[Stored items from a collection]
- - -

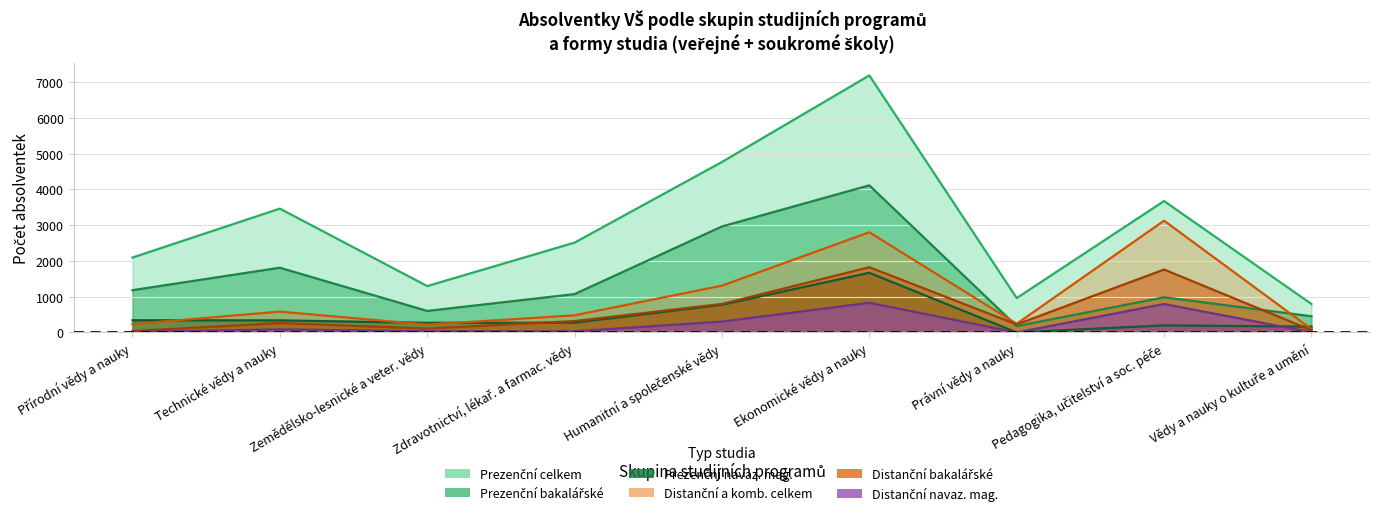

What is the label of the 7th point from the left?

Právní vědy a nauky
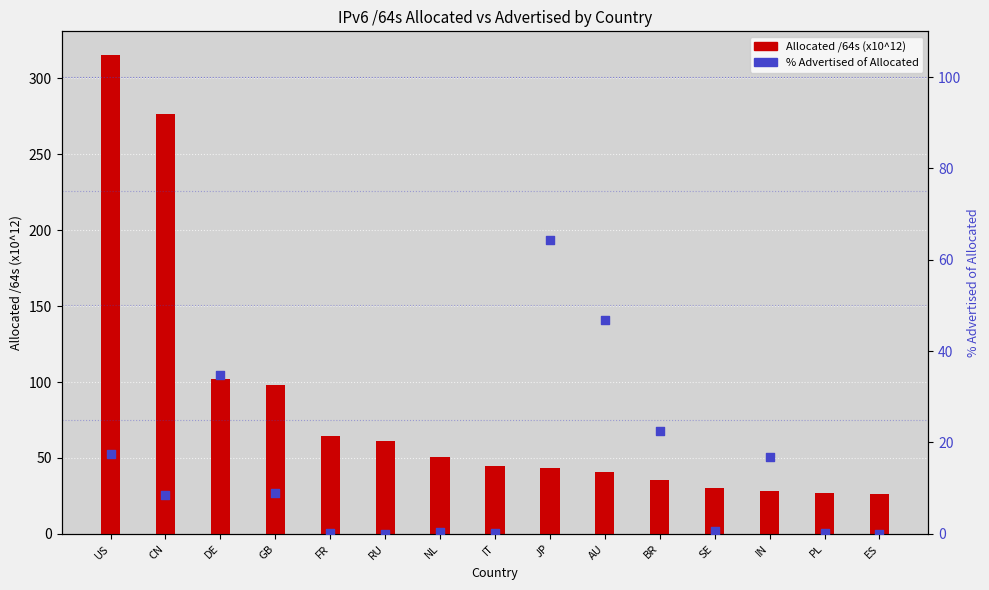

Which series has the largest total across all categories?

Allocated /64s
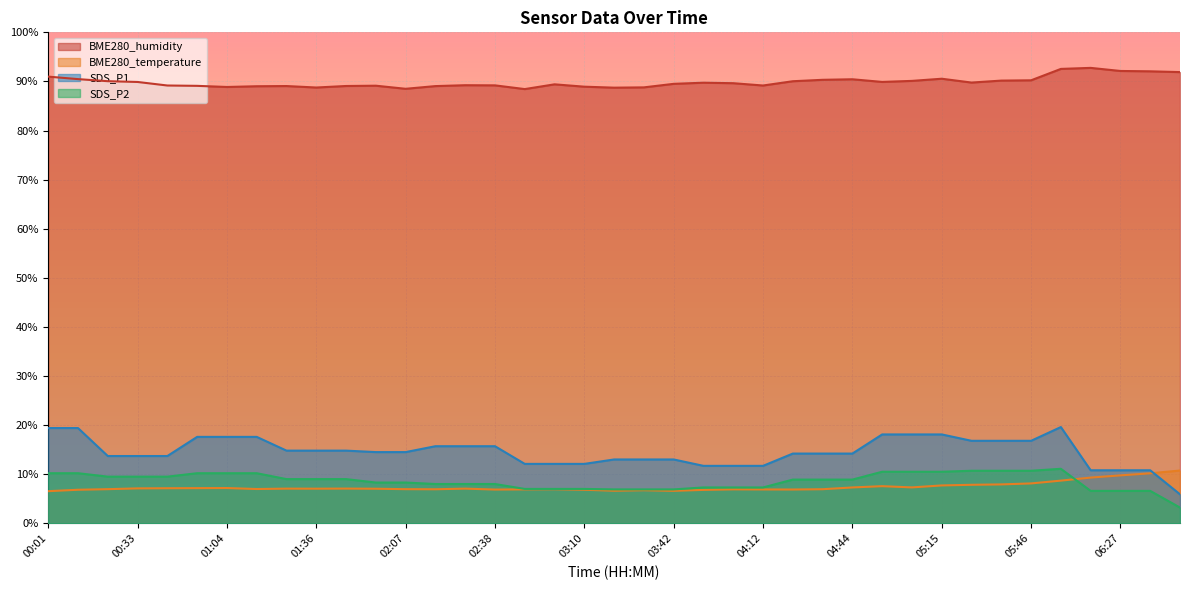

What are all the series names shown in the legend?

BME280_humidity, BME280_temperature, SDS_P1, SDS_P2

- - -

EXERCISE GOAL
Repeat the stretch of entries from the line that contains "Právní vědy a nauky" through the end of the entries, including both ends. Leave the pictures out of your answer.

RESULT BELOW
Právní vědy a nauky

Which series has the largest total across all categories?

Allocated /64s

What are all the series names shown in the legend?

BME280_humidity, BME280_temperature, SDS_P1, SDS_P2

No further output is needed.